Although convenient and seemingly healthy, canned soups are a clean eating no-no. Those cans are loaded with sodium, mushy vegetables and plenty of other junk. If a recipe calls for cream-of-whatever soup, it can usually be substituted with a cup of sour cream or heavy cream and a little extra salt and herbs. To make an official cream-of-anything soup, simply mix 3 tablespoons of melted butter, 3 tablespoons of whole-wheat flour, 1/4 teaspoon salt and 1 cup of milk or stock. Cook until the soup is thick. Add sauteed celery or mushrooms to the melting butter, or use chicken broth instead of milk, along with some herbs -- and voila -- you have cream-of-whatever soup. It's a basic white sauce recipe that you can adapt however you see fit. It's almost as easy as breaking out the can opener. Portion out leftovers, freeze them, and they'll be just as easy to use as cans.
Try these recipes to help carry you through the end of soup season.
1 cup medium-grind cornmeal
1/3 cup whole wheat-flour
1 1/2 teaspoons coarse kosher salt
1 teaspoon baking powder
1/4 teaspoon baking soda
6 tablespoons butter, divided
1 cup buttermilk
1 large egg
Place a 9- or 10-inch-diameter cast-iron skillet in oven; preheat to 400 degrees. Whisk first 5 ingredients in medium bowl. Melt 4 tablespoons butter. Whisk melted butter, buttermilk and egg in another medium bowl. Add wet ingredients to dry ingredients; whisk batter to blend. Place 2 tablespoons butter in hot skillet; swirl to coat. Add batter. Bake until top is golden and tester inserted into center comes out clean, 18 to 20 minutes. Cool in skillet. Cut cornbread into 1/2-inch cubes. Spray rimmed baking sheet with nonstick spray. Spread cornbread in even layer on prepared sheet. Bake at 375 degrees until golden brown around edges, turning occasionally, about 35 minutes.

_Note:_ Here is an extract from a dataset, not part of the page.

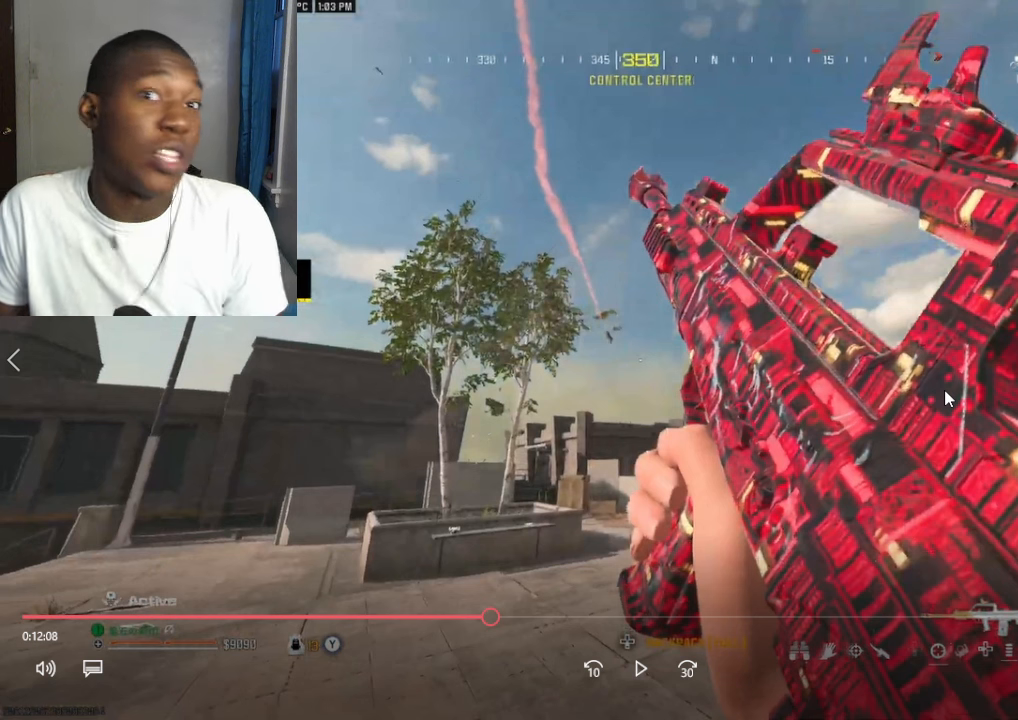
{"buttons": [], "left_stick": "down-right", "right_stick": "center", "events": []}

Adapted from epicurious.com
Carrot ginger cashew soup
1 1/2 pounds raw carrots (peeled and washed)
2 tablespoons olive oil or 2 tablespoons butter
1 medium yellow onion, chopped
3 garlic cloves, minced
1 tablespoon ginger, minced
7 cups vegetable broth (or chicken broth)

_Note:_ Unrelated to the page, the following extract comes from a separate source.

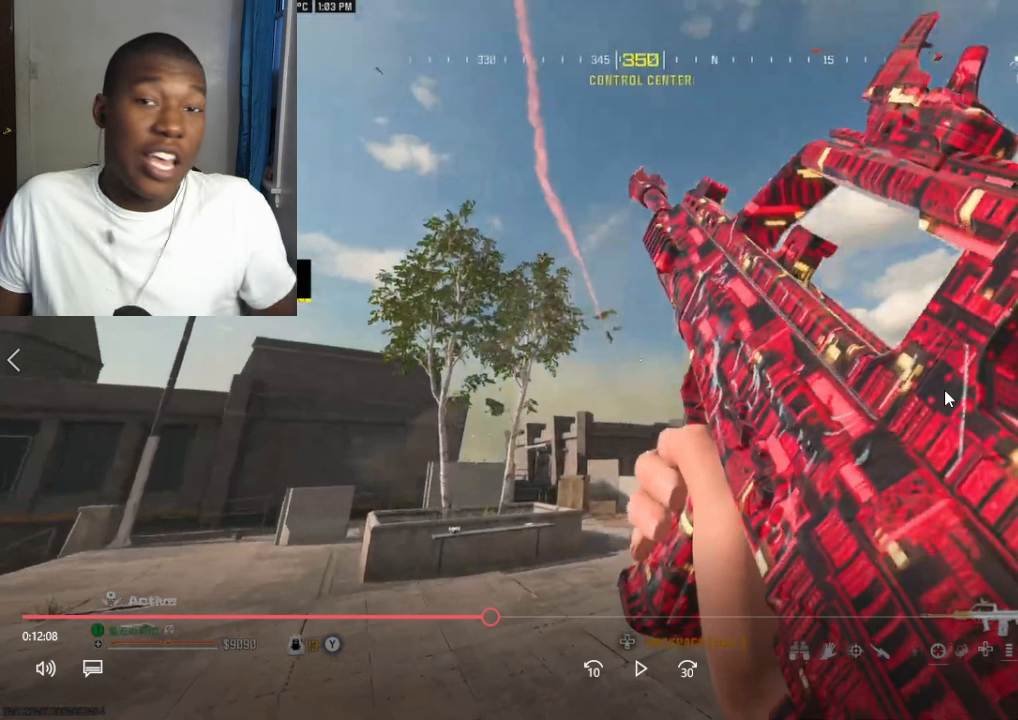
{"buttons": [], "left_stick": "down-right", "right_stick": "center", "events": []}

1 cup dry white wine (optional)
1 1/2 cups cashews (unsalted and either raw or dry-roasted)
2 tablespoons lemon juice
1 pinch curry or 1 pinch coriander powder, to taste
Salt and pepper
Fresh chives or fresh parsley, for garnish
Peel and cut carrots into 1/2-inch pieces. Place oil or butter in large stock pot over medium heat. Add onion, ginger and garlic. Saute for about 15 minutes. Add broth, carrots and wine (if using). Heat to boiling. Reduce heat and simmer uncovered over medium heat until carrots are tender, about 45 minutes. Puree in blender with cashews. Season with juice, curry, coriander, salt and pepper, as desired. Serve hot or cold.
Adapted from food.com
Chicken coconut soup
2 tablespoons extra-virgin olive oil
1 clove garlic, minced
1 medium onion, chopped
1 cup carrots, scrubbed and chopped
1 cup small white or red potatoes, scrubbed and chopped
Sea salt and ground black pepper, to taste
1 1/2 cups low-sodium chicken broth
1/2 cup light coconut milk
1/2 cup skim milk
2 boneless, skinless chicken breasts (4 ounces each)

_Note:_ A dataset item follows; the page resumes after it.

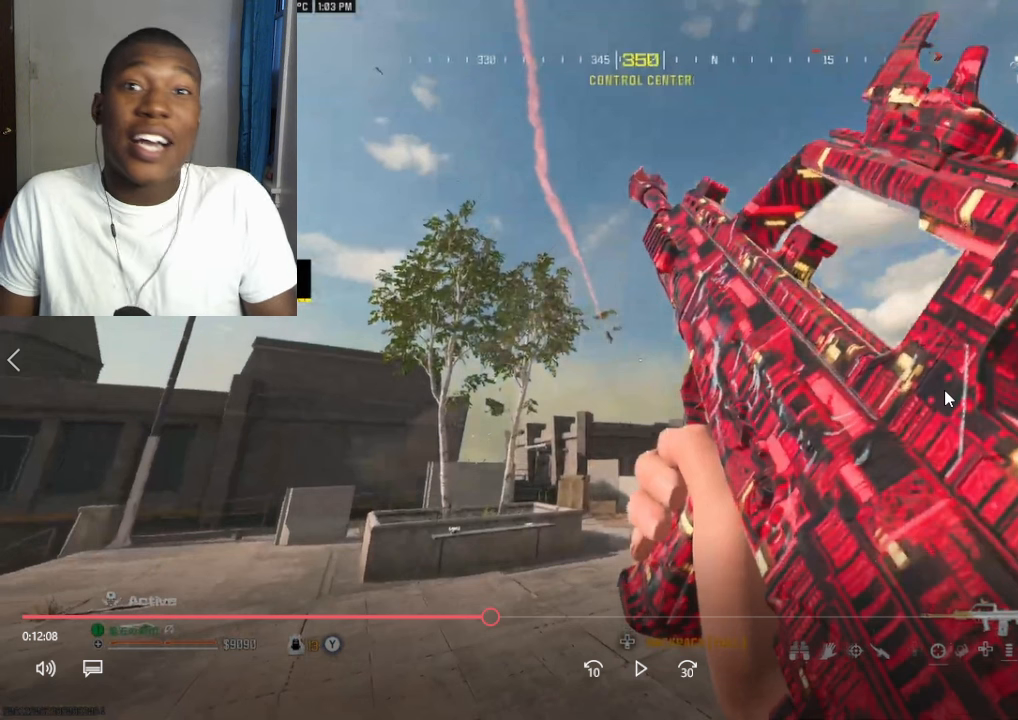
{"buttons": [], "left_stick": "down-right", "right_stick": "center", "events": []}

1/2 cup snow peas, cleaned and cut lengthwise
1 teaspoon red chili pepper flakes, or to taste
1 to 2 teaspoons fresh lemon juice
4 tablespoons cilantro, coarsely chopped
Heat oil in a pot over medium heat. Add garlic, onion, carrots and potatoes. Season with salt and pepper, and saute until onions are lightly translucent. Add broth and coconut and skim milks. Bring to a light boil. Add chicken; cover and let simmer for 12 minutes over medium-low heat. Remove chicken and set aside. Add peas and chili flakes to soup. Simmer for 2 to 3 minutes. When cool enough to handle, slice chicken and add pieces back to the soup. Season with additional salt and pepper, if desired. Add lemon juice, sprinkle in cilantro and serve.